Tethered cord syndrome with spinal lipoma usually presents with deterioration of motor, sensory, and autonomic nervous function caused by rostrocaudal traction on the spinal cord. The onset of symptoms commonly occurs in childhood.1–4,7 There have been a few reported cases of adult onset tethered cord syndrome, and the mechanisms of late onset are generally attributed to the degree of tethering and the cumulative stress of repeated microtrauma from exercise, especially any requiring a flexion position.2–3,5,6 The mechanical stress resulting from a tethered cord is usually localised in the lumbosacral region; thus most sensorimotor deficits appear in the lower limbs or in relation to bladder and bowel function. In urinary disturbances, some cases show a spastic small capacity bladder caused by supranuclear interruption, while others present with a hypotonic, large capacity bladder caused by dysfunction of the sacral autonomic nuclei.5 This suggests that longitudinal tensile stress within the cord may be transmitted even to remote regions of the cord, and various symptoms may appear that reflect the damaged part of the cord. Bowel dysfunction can also be attributed to this mechanism. Although most previous reports have mentioned either constipation or incontinence, in this case the diarrhoea was possibly caused by irritation of the digestive system related to parasympathetic upregulation or sympathetic inhibition. The surgical procedure of untethering the spinal cord and loosening the longitudinal tensile stress may alter the balance of sympathetic and parasympathetic bowel supply and affect the symptoms of bowel hypermotility.
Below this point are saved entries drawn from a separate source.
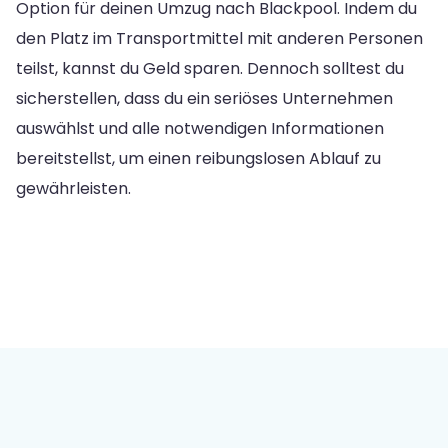
Option für deinen Umzug nach Blackpool. Indem du
den Platz im Transportmittel mit anderen Personen
teilst, kannst du Geld sparen. Dennoch solltest du
sicherstellen, dass du ein seriöses Unternehmen
auswählst und alle notwendigen Informationen
bereitstellst, um einen reibungslosen Ablauf zu
gewährleisten.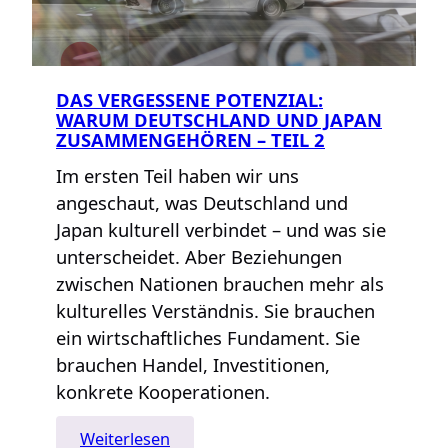
DAS VERGESSENE POTENZIAL:
WARUM DEUTSCHLAND UND JAPAN
ZUSAMMENGEHÖREN – TEIL 2
Im ersten Teil haben wir uns
angeschaut, was Deutschland und
Japan kulturell verbindet – und was sie
unterscheidet. Aber Beziehungen
zwischen Nationen brauchen mehr als
kulturelles Verständnis. Sie brauchen
ein wirtschaftliches Fundament. Sie
brauchen Handel, Investitionen,
konkrete Kooperationen.
:
Weiterlesen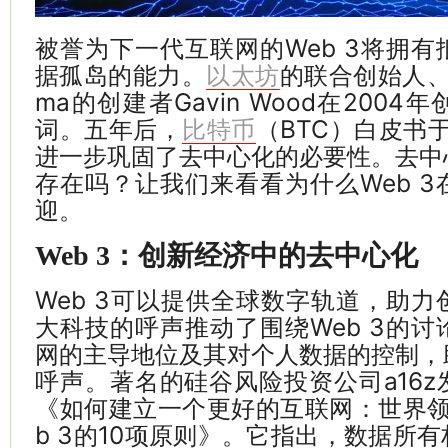
被誉为下一代互联网的Web 3将拥
据孤岛的能力。
的联合创始人、Po
以太坊
ma的创建者Gavin Wood在2004年
词。五年后，
（BTC）白皮书于
比特币
进一步巩固了去中心化的必要性。去中
存在吗？让我们来看看为什么Web 
迎。
Web 3：创新经济中的去中心化
Web 3可以提供全球数字轨道，助
大科技的呼声推动了围绕Web 3的
网的主导地位及其对个人数据的控制，
呼声。著名的硅谷风险投资公司a16
《如何建立一个更好的互联网：世界领
b 3的10项原则》。它指出，数据所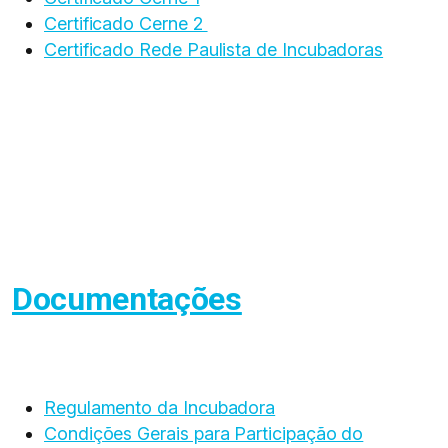
Certificado Cerne 2
Certificado Rede Paulista de Incubadoras
Documentações
Regulamento da Incubadora
Condições Gerais para Participação do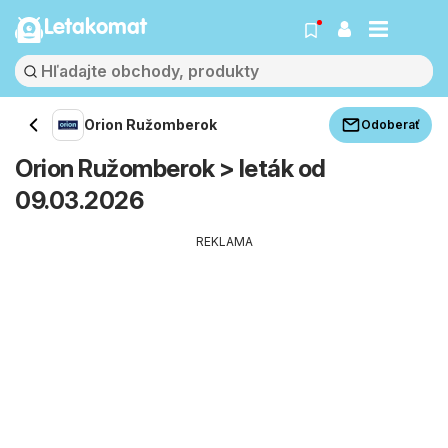
Letakomat
Orion Ružomberok
Odoberať
Orion Ružomberok > leták od
09.03.2026
REKLAMA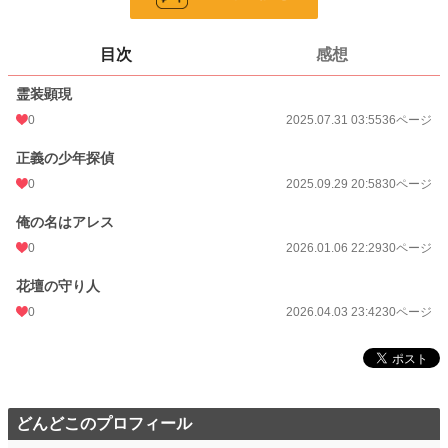
更新日時
2026.04.03 23:42
目次
感想
初回公開日時
2025.07.31 03:55
霊装顕現
週間ポイント
0 pt (8,553 位)
0
2025.07.31 03:55
36ページ
月間ポイント
7 pt (2,324 位)
正義の少年探偵
年間ポイント
838 pt (1,376 位)
0
2025.09.29 20:58
30ページ
累計ポイント
1,179 pt (6,328 位)
俺の名はアレス
0
2026.01.06 22:29
30ページ
花壇の守り人
0
2026.04.03 23:42
30ページ
どんどこのプロフィール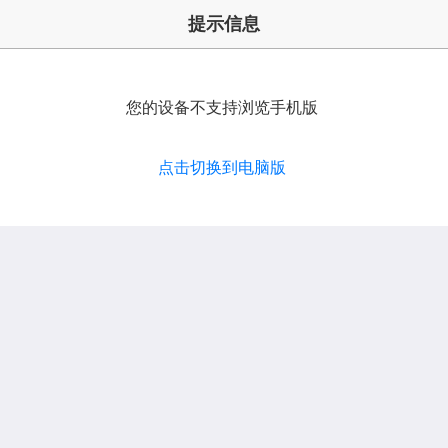
提示信息
您的设备不支持浏览手机版
点击切换到电脑版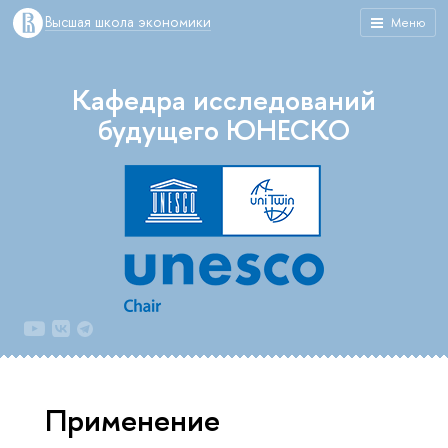
Высшая школа экономики
Меню
Кафедра исследований
будущего ЮНЕСКО
Применение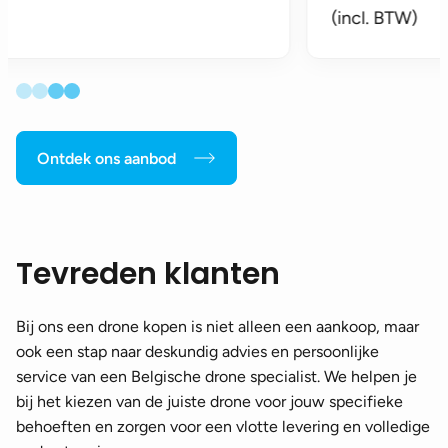
(incl. BTW)
Ontdek ons aanbod
Tevreden klanten
Bij ons een drone kopen is niet alleen een aankoop, maar
ook een stap naar deskundig advies en persoonlijke
service van een Belgische drone specialist. We helpen je
bij het kiezen van de juiste drone voor jouw specifieke
behoeften en zorgen voor een vlotte levering en volledige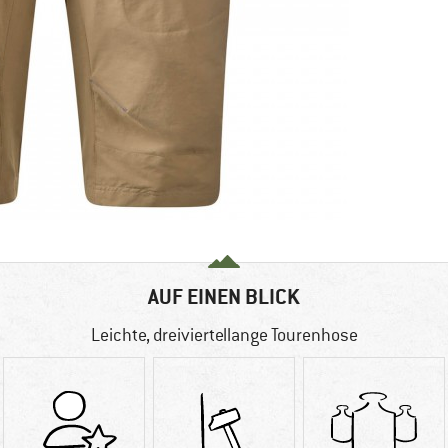
AUF EINEN BLICK
Leichte, dreiviertellange Tourenhose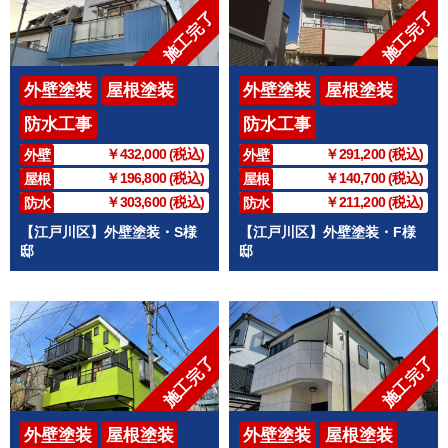
施工完了
施工完了
外壁塗装
屋根塗装
外壁塗装
屋根塗装
防水工事
防水工事
￥432,000 (税込)
￥291,200 (税込)
外壁
外壁
￥196,800 (税込)
￥140,700 (税込)
屋根
屋根
￥303,600 (税込)
￥211,200 (税込)
防水
防水
【江戸川区】外壁塗装・S様
【江戸川区】外壁塗装・F様
邸
邸
施工完了
施工完了
外壁塗装
屋根塗装
外壁塗装
屋根塗装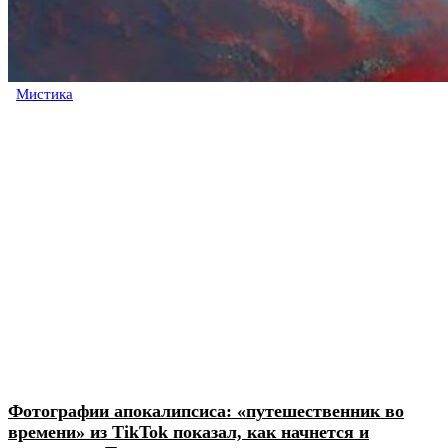
Мистика
Фотографии апокалипсиса: «путешественник во
времени» из TikTok показал, как начнется и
Because it is more difficult to evaluate bowel function objectively than to evaluate urinary dysfunction, bowel disorders—especially diarrhoea—are often regarded as functional disorders (irritable colon) if there is no obvious underlying disease. This is the probable reason why we could find so few reports on bowel dysfunction in tethered cord syndrome.2,5 The improvement in our patient’s diarrhoea after untethering the conus medullaris strongly suggests that the tethered cord was the primary cause of the symptom.